HA NOI (VNS) - The whopping rise in trade deficit that Viet Nam ran up with China last year has reiterated its alarming dependence on imports of a wide range of products from there.
Updates from the General Statistics Office (GSO) revealed that Viet Nam ran up an estimated trade deficit of US$32.3 billion in 2015, soaring up by as much as 12.5 per cent against the previous year.
The massive rise in imports from China were in a wide range of products such as equipment, metals, automobile components and garment raw materials.
Experts said that the trade deficit with China would hardly drop if Viet Nam did not take more drastic measures to promote the development of the support industry and production of raw materials.

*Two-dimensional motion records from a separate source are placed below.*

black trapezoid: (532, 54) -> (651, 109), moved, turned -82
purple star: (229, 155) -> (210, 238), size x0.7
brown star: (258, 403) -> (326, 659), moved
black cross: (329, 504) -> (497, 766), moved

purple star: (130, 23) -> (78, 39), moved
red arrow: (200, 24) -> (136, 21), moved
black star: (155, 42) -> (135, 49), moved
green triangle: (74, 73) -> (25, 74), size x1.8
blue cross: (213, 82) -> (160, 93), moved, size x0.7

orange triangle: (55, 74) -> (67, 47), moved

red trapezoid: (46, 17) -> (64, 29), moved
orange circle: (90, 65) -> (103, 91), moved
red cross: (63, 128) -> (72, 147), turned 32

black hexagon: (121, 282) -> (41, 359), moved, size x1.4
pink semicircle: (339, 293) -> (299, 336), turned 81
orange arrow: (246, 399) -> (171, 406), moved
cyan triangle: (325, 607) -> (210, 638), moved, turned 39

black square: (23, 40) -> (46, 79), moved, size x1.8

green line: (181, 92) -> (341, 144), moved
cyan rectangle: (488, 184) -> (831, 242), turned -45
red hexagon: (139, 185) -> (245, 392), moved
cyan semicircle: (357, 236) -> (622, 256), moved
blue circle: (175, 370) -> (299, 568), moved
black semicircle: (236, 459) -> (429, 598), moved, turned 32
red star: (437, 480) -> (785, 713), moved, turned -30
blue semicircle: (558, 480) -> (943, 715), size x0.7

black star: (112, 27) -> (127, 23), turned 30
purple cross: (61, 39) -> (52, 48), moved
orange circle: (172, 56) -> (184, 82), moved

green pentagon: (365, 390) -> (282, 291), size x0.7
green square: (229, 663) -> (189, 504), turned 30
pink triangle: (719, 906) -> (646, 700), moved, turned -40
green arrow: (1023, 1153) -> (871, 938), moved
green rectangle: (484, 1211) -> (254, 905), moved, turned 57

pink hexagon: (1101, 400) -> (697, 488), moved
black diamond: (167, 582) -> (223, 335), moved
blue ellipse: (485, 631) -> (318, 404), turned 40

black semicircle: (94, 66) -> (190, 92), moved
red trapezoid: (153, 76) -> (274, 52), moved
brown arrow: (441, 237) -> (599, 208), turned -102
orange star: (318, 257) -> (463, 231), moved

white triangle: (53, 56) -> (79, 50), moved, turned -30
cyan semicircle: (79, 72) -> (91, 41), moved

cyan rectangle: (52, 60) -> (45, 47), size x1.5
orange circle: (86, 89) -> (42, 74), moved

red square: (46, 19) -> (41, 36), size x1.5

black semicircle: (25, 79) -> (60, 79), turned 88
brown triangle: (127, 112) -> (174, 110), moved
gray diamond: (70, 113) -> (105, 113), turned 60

According to Diep Thanh Kiet, deputy president of Viet Nam Leather, Footwear and Handbag Association, the domestic market did not supply adequate raw materials for production.
For example, local supply only met a little more than 4 per cent of demand for imitation leather, Kiet said, and added that many kinds of raw materials had to be completely imported from China as domestic firms were unable to produce them.
"It is very difficult to find domestic producers who can supply materials in such huge quantities at low prices and diverse designs such as China," Kiet was quoted as saying by Tuoi Tre (Youth) newspaper.
He said that if the country's policies of developing support industries remained ineffective, the heavy reliance on China would continue for dozens of years.
The same situation also hit the plastic industry. Tran Viet Anh, deputy director of HCM City Rubber Plastic Manufacturers Association, said that the plastics industry relied on imported raw materials with an import value of more than $1 billion last year.
The reliance on import was due to the weak support industry, he said.
On November 3, the government issued a decree which raised support and incentives to boost the development of the support industry.
Pham Sy Thanh, director of the Chinese Economic Research Programme of the Viet Nam Economic Policy Research Institute was quoted by the newspaper as saying that the widening trade deficit was one of the consequences of forex policies with major currencies becoming weaker than the dollar.
In a move that surprised the global market, China devalued the yuan by nearly 2 per cent on August 11 in an effort to expand exports amid its economic slowdown.
According to Thanh, reducing the trade deficit with China was a possibility, given the formation of the ASEAN Economic Community, the signing of the trade deal with the European Union and the conclusion of the negotiation of the Trans-Pacific Partnership with tariff cuts which were expected to contribute towards reducing imports from China.
Statistics showed that Viet Nam imported nearly $50 billion from China last year while it exported a little more than a modest $17.7 billion, making the trade deficit the highest ever.